Jan. 6 (Bloomberg) -- Electricity supplies in South Africa, the continent’s largest economy, will become more constrained during the next two months, resulting in a possible shortfall of as much as 2,000 megawatts in March, the state-owned power utility said.
“Even if we pull all the levers, there’s still a gap,” Brian Dames, chief executive officer of Eskom Holdings Ltd., told reporters in Johannesburg today. With electricity demand expected to rise 2 percent this year, only energy savings by consumers can prevent blackouts, he said.
The risk of power outages has also increased during the past three months because of equipment failures at power plants, and more recently, as heavy rains curbed the supply of coal to Eskom’s plants, Dames said. Anglo American Plc and BHP Billiton Ltd. have said supplies to the utility have been disrupted.

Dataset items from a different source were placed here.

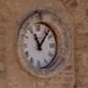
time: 11:06
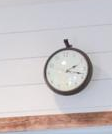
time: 2:18
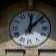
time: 12:07
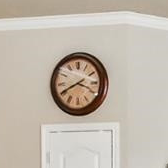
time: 3:40
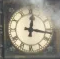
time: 12:16
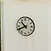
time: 10:41
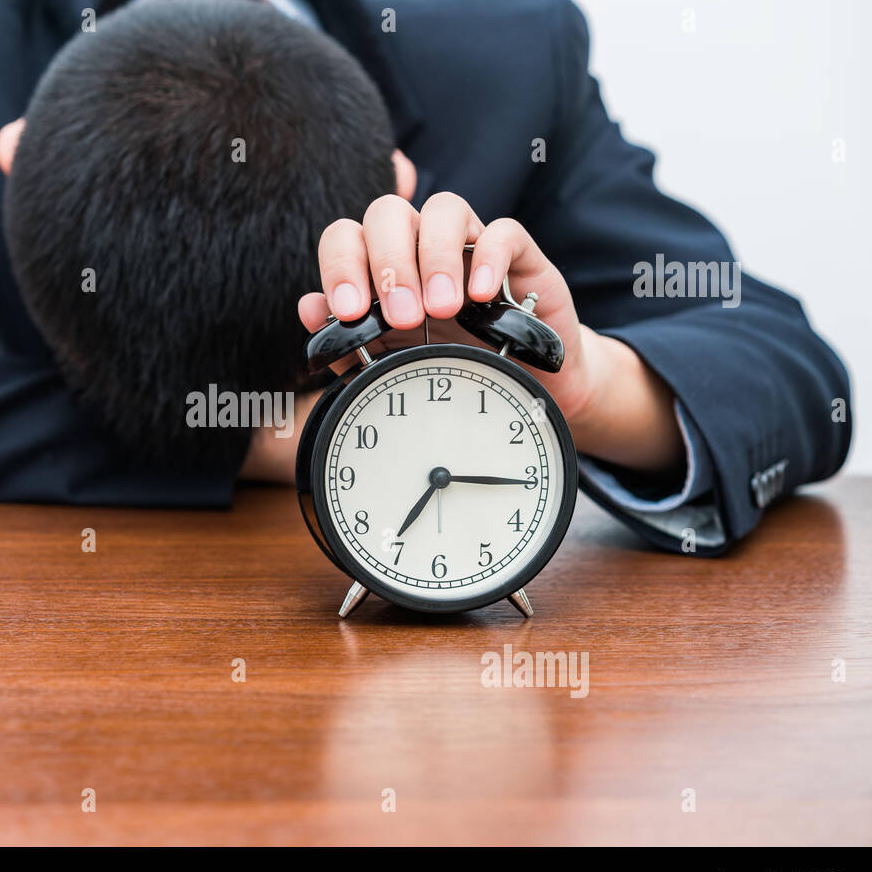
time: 7:15
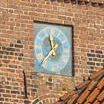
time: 11:37
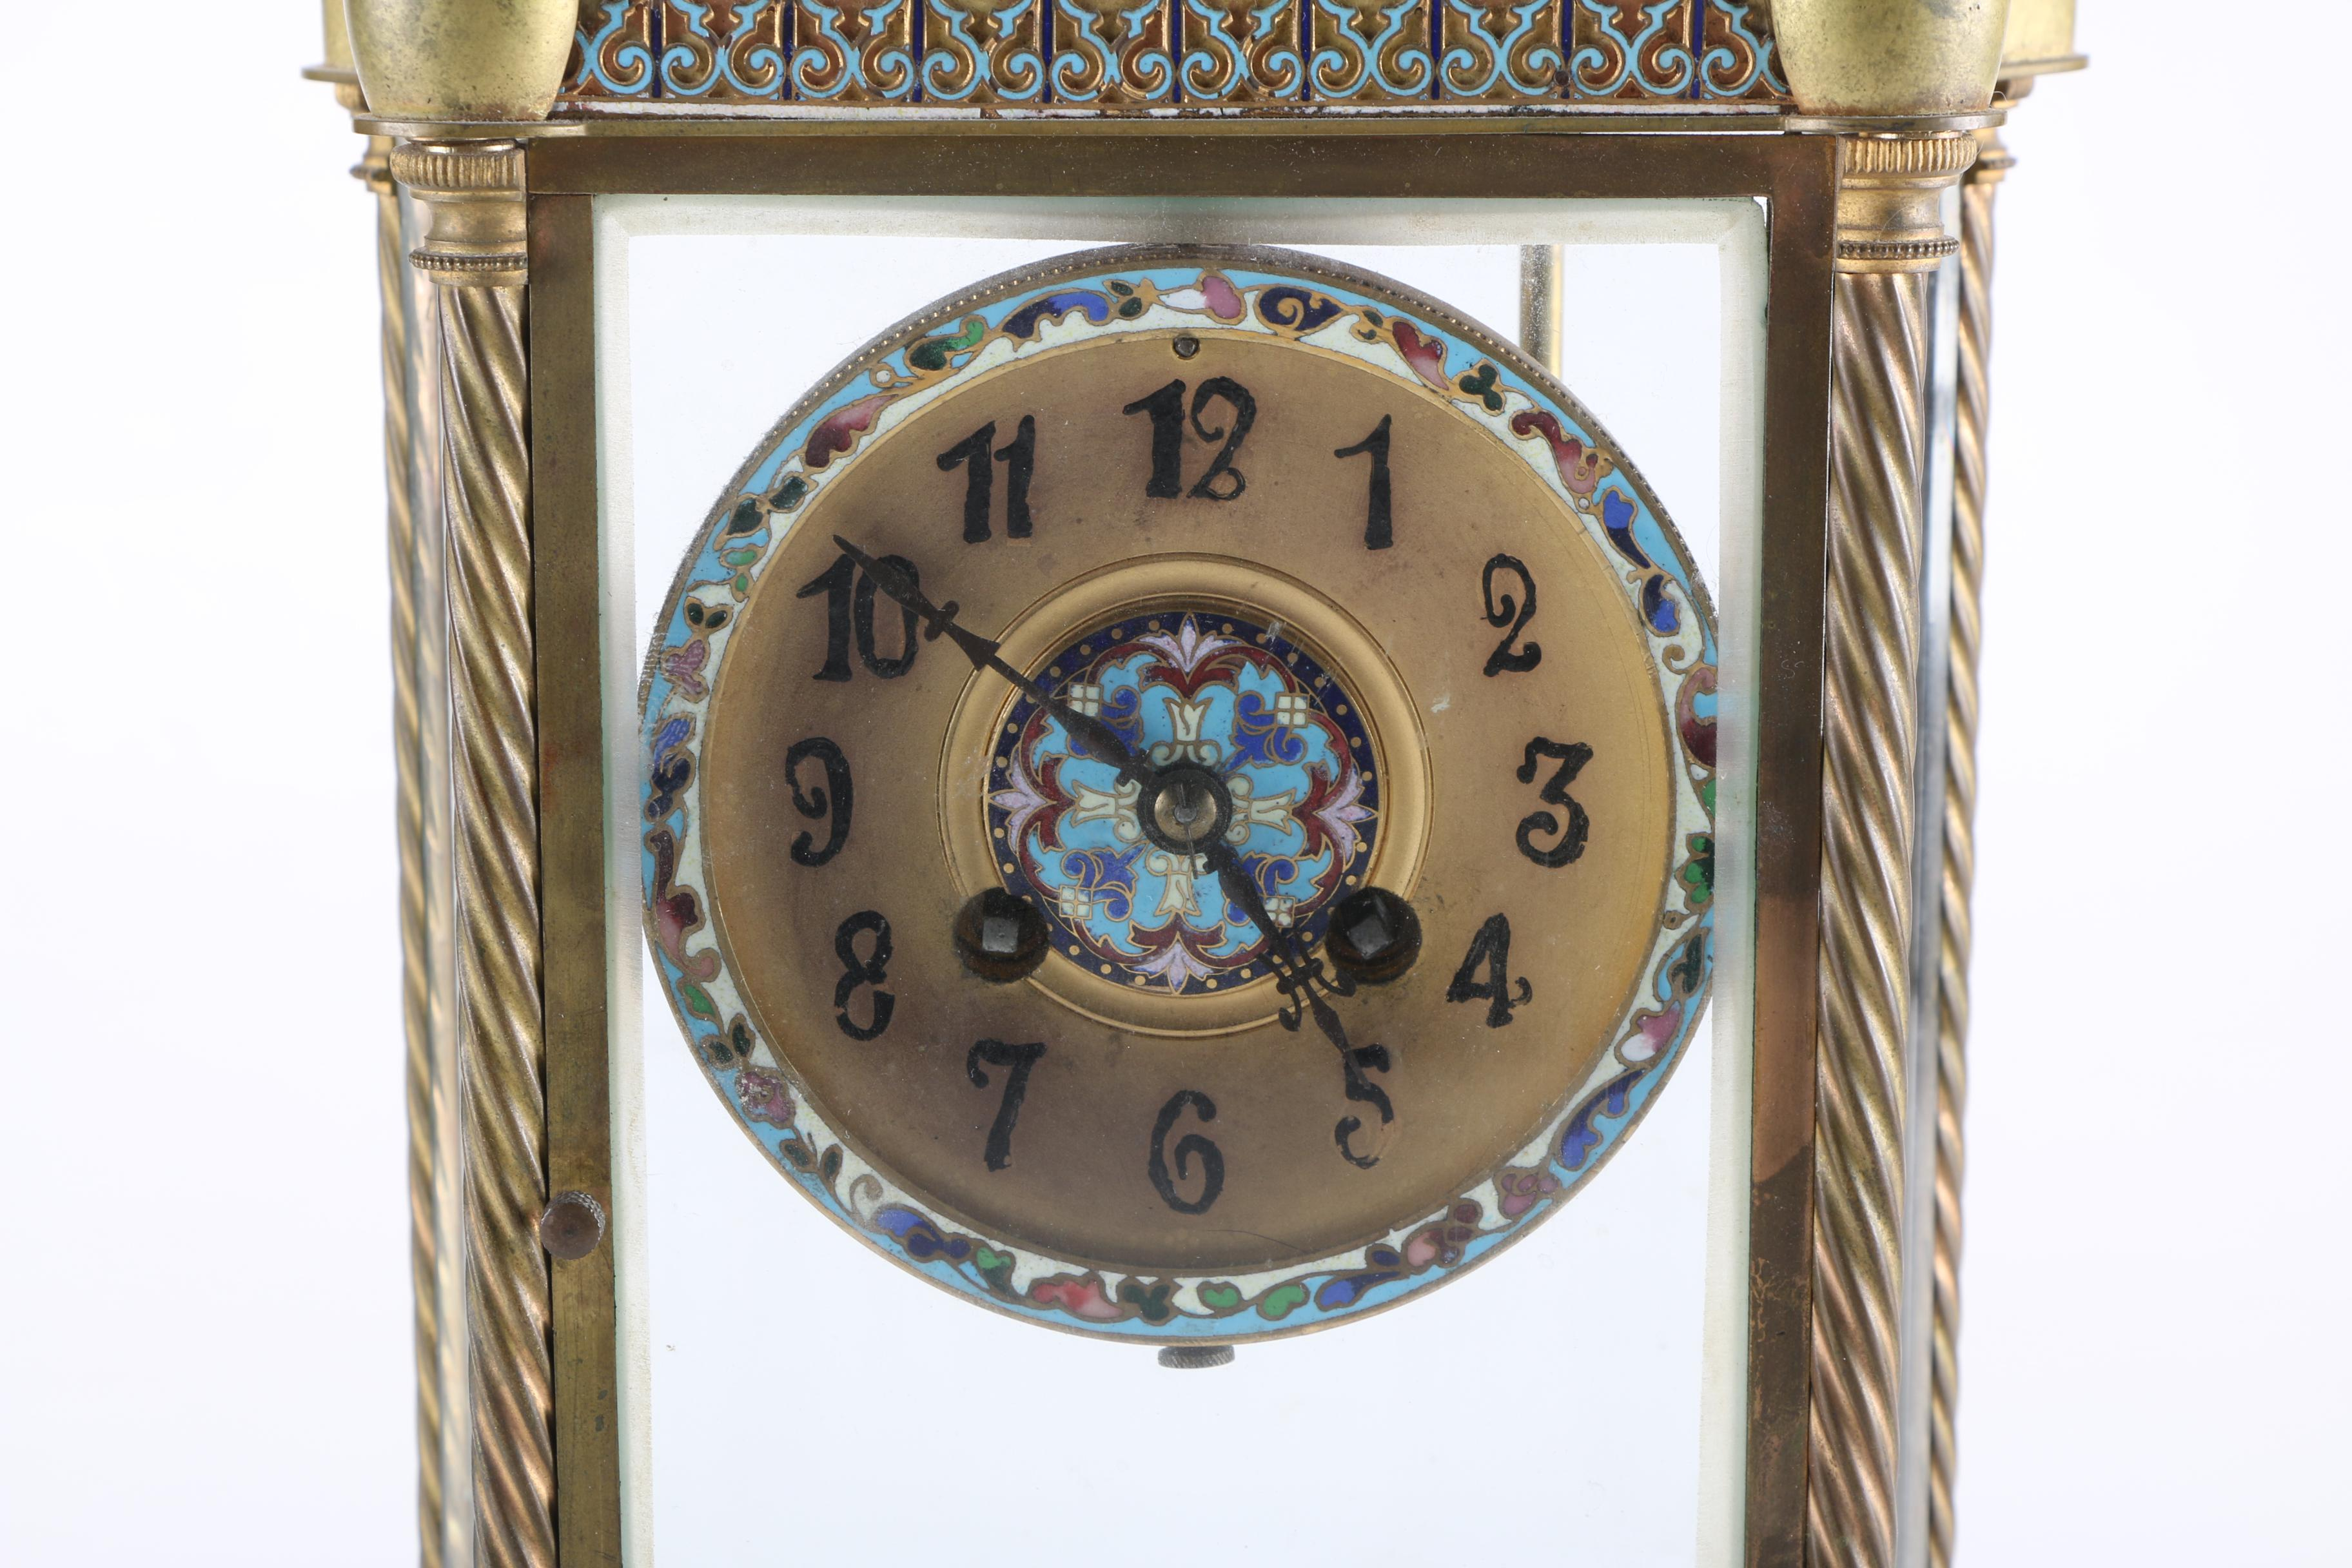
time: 4:50
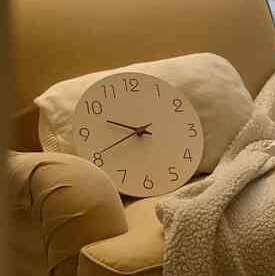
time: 9:40
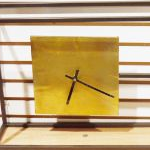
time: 6:19
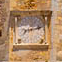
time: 8:12
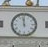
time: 11:58
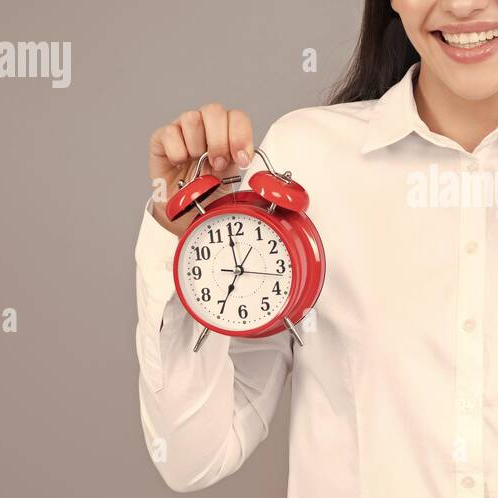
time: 6:58
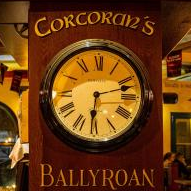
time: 6:12
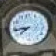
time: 7:43
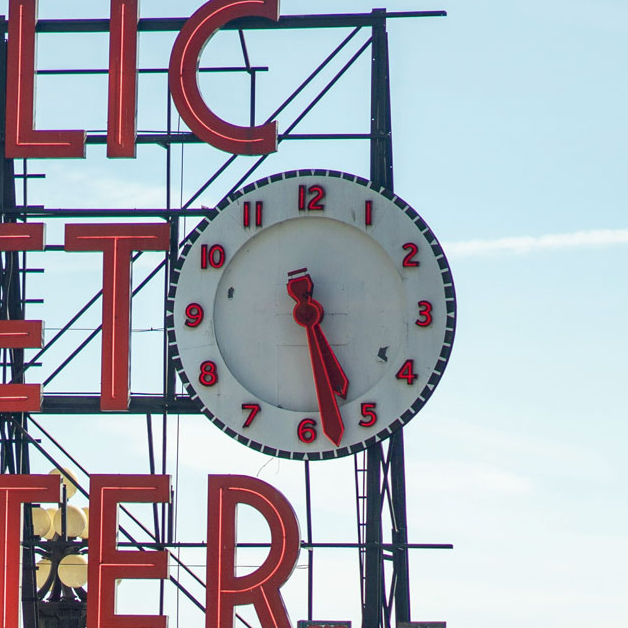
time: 5:28
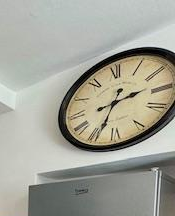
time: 2:33
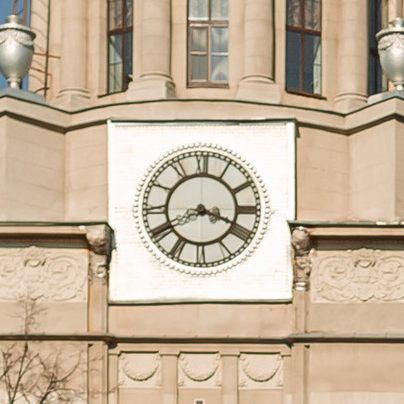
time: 3:40
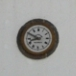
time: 8:49
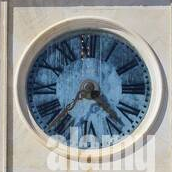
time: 4:36
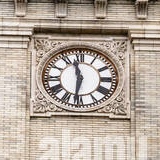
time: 11:31
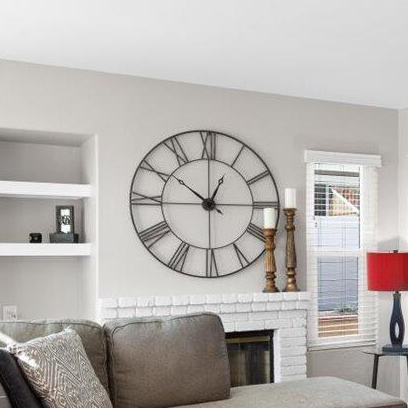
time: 12:51
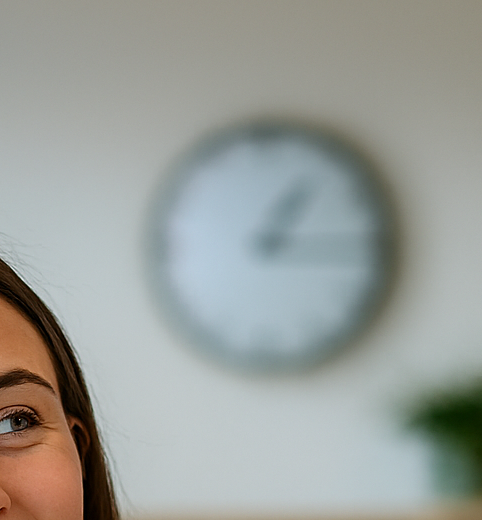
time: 1:16
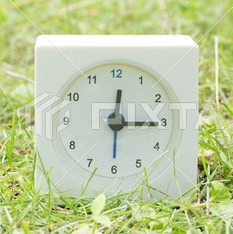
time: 12:15
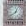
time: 12:38
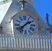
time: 1:37
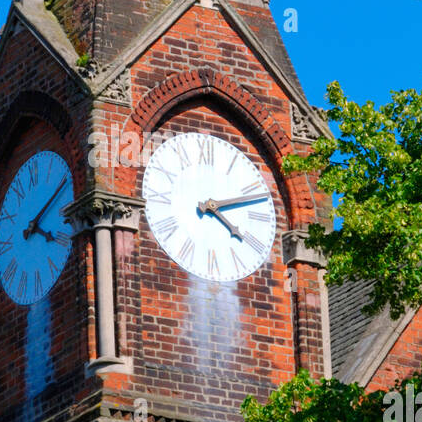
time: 4:12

South Africa, the world’s largest ferrochrome producer, suffered blackouts in 2008 as a shortage of capacity led to the temporary shutdown of some of the largest platinum mines and deepest gold operations. Anglo, BHP and Xstrata Plc are among the country’s largest power users.
“It sounds very similar to the last crisis with equipment failures, wet coal and the like, which begs the questions of if they learnt the required lessons that time around,” Peter Attard Montalto, an economist at Nomura International Plc, said by e-mail today. “Investors need to be cautious that as the economy recovers the situation is only going to be worse next year before the next power station comes online.”
About 10,000 megawatts of Eskom’s capacity is currently unavailable because of planned maintenance and because of equipment failures, and demand is expected to rise to about 30,000 megawatts this week, Dames said. Eskom’s capacity, including possible power imports, is about 43,000 megawatts, he said. In addition to South Africa, the utility also supplies electricity to neighboring Namibia, Botswana and Zimbabwe.
“Eskom is on alert for the next two years,” Dames said.
Eskom may increase incentives offered to large industrial customers for reducing consumption at times of high demand to relieve pressure on the system, Andrew Etzinger, Eskom’s demand manager, told reporters today. The utility is also in talks with its 500 largest users about a possible mandatory conservation scheme, it said in a copy of a presentation handed to reporters.
Eskom, based in Johannesburg, canceled some projects and delayed others last year as it struggled to raise funds for its planned 485 billion rand ($72 billion) of investments over the seven years to 2012.
Tried And Failed
The company is building new plants and reviving mothballed sites in an effort to meet demand. South Africa has almost doubled loan guarantees to 350 billion rand and invested 20 billion rand to help it overcome shortfalls.
Medupi, being constructed in the north of South Africa at a cost of 126 billion rand, is the first large new plant to be built in the expansion program that started in 2004. The government prohibited Eskom from expanding for the four years prior to that while it tried and failed to attract private investors to the industry.
The first unit of Kusile, Eskom’s second new plant being built at a cost of 142 billion rand, is scheduled to begin operating in 2014. Eskom aims to double its capacity to about 80,000 megawatts by 2026, requiring investment of more than 1 trillion rand.
Eskom could sign agreements with private power producers by April this year to add 400 megawatts, it said in a presentation.